— Given text —

At Starbucks, the chairs are coming back. Can it become a 'third place' again?

Yahoo21-04-2025

Starbucks has meant many things to many people: A convenient caffeine pit stop on the way to work, a place to gather with friends, a cozy nook for writers and creatives. But in recent years, the stores have seemed rather void — of meaning, perhaps, but definitely of furniture. And customers took note. In January, one TikTok user posted that her local Starbucks in San Francisco had been renovated and had half as much seating as it used to. 'Another third place gone to the wind of maximizing the ability to get out as many mobile pick-up orders as possible,' the user wrote.
They're not wrong. It's all part of Starbucks's evolution from lone coffee bean seller to beloved cafe to global convenience chain. Now the brand is trying to adapt after complaints from customers — and even its own founder — that it had abandoned its homey vibe. Here's how the coffee giant's look has changed over the years, and what it says about our shifting social landscape.
The first-ever Starbucks wasn't a cafe at all. Its initial Seattle location, opened in 1971, sold whole coffee beans before moving to its storefront in the city's iconic Pike Place Market. Starbucks's identity as a cafe began with the return of its marketing director, Howard Schultz. He left the company to launch his own coffee shop, but returned with a new mythos for Starbucks — one allegedly inspired by a trip to Italy, where much of social and civic life centered around cafes. Long conversations took place over cortados and cappuccinos, making cafes 'third places,' or somewhere to socialize outside of life's main locations for connection: home and the workplace. In 1987, Schultz bought out Starbucks, merged it with his former Il Giornale cafe, and the coffee giant was born.
Though the term 'third place' became synonymous with the coffee house — and, more specifically, Starbucks — Schultz didn't coin it. The third place was a central concept to sociologist Ray Oldenburg's 1989 book, The Great Good Place. 'Schultz claims to have had this epiphany when he went to Milan,' Bryant Simon, a professor of history at Temple University and author of the book Everything but the Coffee: Learning about America from Starbucks, tells Yahoo Life. 'Whatever Schultz really thought, he perceived something really smart: People were suburbanizing [and] there was a fear and mistrust of people, but people also missed connection.'
Starbucks, Schultz decided, would be the locus for a sense of community that Americans were missing. 'He laid out the stores in a way that at least invited people to sit down and slow down,' says Simon. At least, it would look like such a place. Starbucks initially added chairs, stools and tables, covering the basics of furnishing a hang-out space. But Schultz wanted the stores to look welcoming and more upscale than, say, McDonald's. Starbucks stores were intended to 'look like spaces for anyone to go, but they weren't for just anyone: They were elevated places to go,' Simon says.
Schultz's vision of Starbucks made it not just a place to buy a product, but an experience worth paying for, B. Joseph Pine II, a management adviser and author who coined the term 'experience economy,' tells Yahoo Life. That sense of doing something special makes us more willing to pay a higher price for something as simple as a cup of coffee, say both Pine and Simon.

— Given entries —

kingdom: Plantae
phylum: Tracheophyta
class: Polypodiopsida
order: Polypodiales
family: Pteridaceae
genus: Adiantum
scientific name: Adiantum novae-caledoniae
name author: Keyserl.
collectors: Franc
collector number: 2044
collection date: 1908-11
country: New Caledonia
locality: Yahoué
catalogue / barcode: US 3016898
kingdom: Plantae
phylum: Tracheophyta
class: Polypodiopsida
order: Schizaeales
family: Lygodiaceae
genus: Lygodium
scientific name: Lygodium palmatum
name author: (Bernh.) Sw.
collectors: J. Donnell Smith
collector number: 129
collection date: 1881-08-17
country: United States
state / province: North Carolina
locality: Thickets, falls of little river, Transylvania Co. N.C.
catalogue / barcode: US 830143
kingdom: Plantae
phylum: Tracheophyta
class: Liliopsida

— What you will do —
(1) List every person named in the Starbucks article.
(2) According to the Starbucks article, in what year did Howard Schultz buy out Starbucks?

— Answers per task —
(1) Howard Schultz, Ray Oldenburg, Bryant Simon, B. Joseph Pine II

(2) 1987